Cumhurbaşkanlığı Sözcüsü İbrahim Kalın, Türkiye'nin dış politikası dahil, S-400 hava savunma sistemi ile ilgili dikkat çeken açıklamalarda bulundu. S-400'lerin F-35 ve NATO sistemine bir risk teşkil edip etmediğinin incelenmesi üzerine bir mekanizma kurulması teklifini yenilediklerini belirten Kalın, "Bir mesafe alabileceğimize inanıyoruz" dedi.

Sabah'ın haberine göre Cumhurbaşkanlığı Sözcüsü İbrahim Kalın, gündemdeki gelişmelerle ilgili şunları söyledi:

TÜRKİYE'NİN STRATEJİK ÖNEMİ AZALMAZ

(Yeni dönemde Türkiye-ABD ilişkileri) Türk-Amerikan ilişkilerinin uzun bir tarihi var. Bu tarihi süreç içinde pek çok iniş çıkış yaşandı. Farklı yönetimler işbaşına geldiği zaman dönem dönem ilişkilerimizin çok iyi, verimli olduğu zamanlar da yaşadık; gerilimlerin olduğu dönemlerden de geçtik. Fakat değişmeyen bir şey varsa o da Türkiye'nin bölgedeki stratejik öneminin hiçbir zaman azalmadığıdır.

TÜRKİYE İLE YAKIN ÇALIŞMAK İSTEYECEKLER

Biden yönetimi, uluslararası kurum ve kuruluşları güçlendirmeyi hedefleyen bir dış politika perspektifine sahip olduklarını ifade ediyor. Bu çerçevede hem Transatlantik ittifakı ve NATO'yu hem de diğer ittifak sistemlerini güçlendirici mahiyette adımlar atacaklarını söylüyorlar. Paris İklim Anlaşmasına geri dönmeleri, DSÖ'ye geri dönmeleri, Filistin'e kesilen yardımları devam ettirmeleri, Müslüman yasağı diye bilinen vize yasağını kaldırmaları... Türkiye'yi de bu perspektiften değerlendirdiklerini biliyoruz. Kendi mevkidaşımla yaptığım görüşmede bu izlenimi edindim.
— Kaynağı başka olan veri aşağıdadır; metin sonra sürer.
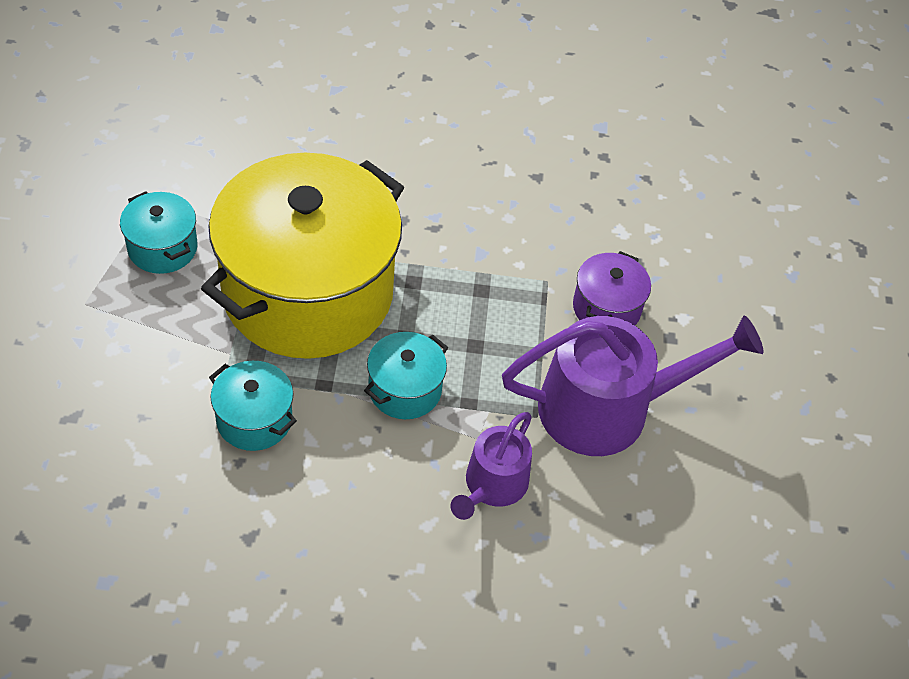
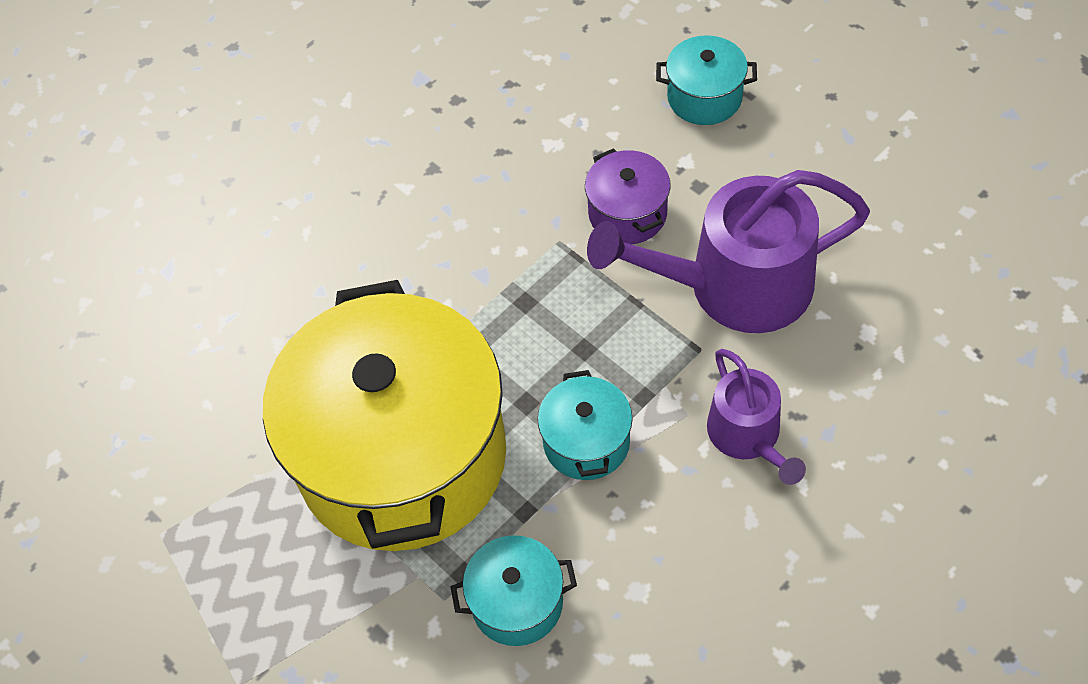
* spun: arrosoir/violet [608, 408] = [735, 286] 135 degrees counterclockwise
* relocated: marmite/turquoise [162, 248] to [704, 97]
Dolayısıyla burada Türkiye'nin stratejik önemi açısından bakıldığında bölgedeki gelişmeler, Irak, Suriye, Karabağ, Doğu Akdeniz ve diğer konulara baktığımız zaman Türkiye ile yakın çalışmak isteyeceklerdir. Bu genel stratejik çerçevede çok fazla bir sorun görmüyorum.

İHTİLAF ETTİĞİMİZ KONULAR VAR

"Tabi ihtilaf ettiğimiz birtakım konular var. F-35, CAATSA yaptırımları, S-400 bir sorun paketi olarak duruyor. FETÖ'nün Amerika'daki mevcudiyeti ve hala bunlara karşı Türkiye'yi tatmin edici bir eylemde bulunulmaması, ayrıca PYD-YPG'ye verilen destek gibi konular temel sorun alanlarımızı oluşturuyor. Bunlar Obama döneminde vardı, Trump döneminde devam etti, Biden dönemi de bunları devraldı. Bu konularda nasıl bir yol izleyeceklerini, bu stratejik ittifakı güçlendirmek maksadıyla bu yönde Türkiye'yi de rahatlatacak adımları nasıl atacaklarını ya da atıp atmayacaklarını önümüzdeki günlerde göreceğiz.

MÜZAKEREYLE ÇÖZEBİLİRİZ

Bu manada hem benim mevkidaşım Sullivan ile hem de Sayın Dışişleri Bakanımızın mevkidaşı Blinken ile yaptığı görüşmeler verimli geçti. İhtilaf ettiğimiz konuları da konuşarak, görüşerek müzakere ederek diplomasi yoluyla çözme konusunda bir irade ortaya konduğunu söyleyebilirim. Terörle mücadele, siber güvenlik, iklim değişikliği gibi bizim de Biden yönetiminin de önemsediği konular var. Bu konularda da ortak hareket edebileceğimizi düşünüyoruz. İhtilaf ettiğimiz konuları da masaya koyuyoruz. Bunlardan da kaçmıyoruz. Bunları da müzakere yoluyla çözebileceğimize inanıyoruz.

Bir diğer önemli nokta da Çin'in dünya ekonomisinde giderek artan önemi ve buna karşı nasıl bir ilişki biçimi geliştirileceği Biden yönetiminin gündeminde duruyor.

S-400 İÇİN GİRİT FORMULÜ YOK

(S-400 meselesiyle ilgili Girit formülü) Öyle bir formül gündemimizde yok. Farklı yorumlar yapılsa da aslında Sayın Bakanımız (Akar) böyle bir şey kastetmedi. Bu konu biraz çarpıtıldı. Biz S-400 meselesinde kararımızı bir günde vermedik. Bu bir sürecin sonucunda ortaya çıkmış bir karardır. Sayın Cumhurbaşkanımız, savunma sanayii ile ilgili toplantılarda bu konuyu derinlemesine ele aldı. Uzun yıllar boyunca Patriot savunma sisteminin Türkiye'ye alınması için çok ciddi bir çaba sarf etti. Maalesef Amerikan tarafı bizi tatmin edici, bizim kabul edebileceğimiz bir teklifle gelmedi. Bunun neticesinde Türkiye alternatifsiz olmadığını da göstererek S400'leri aldı. Bu karardan geri adım atmak söz konusu değil.

TEKLİFİMİZİ YİNELİYORUZ

Biz S-400'lerin NATO savunma sistemi açısından yahut F-35'ler açısından bir tehdit teşkil etmediğini ve orada Amerikan tarafının dile getirdiği güvenlik kaygılarını giderecek bir mekanizmanın kurulabileceğine inanıyoruz. Bir teklif yaptık, bu teklifimiz yineliyoruz. Orada bir mesafe alabileceğimize de inanıyoruz.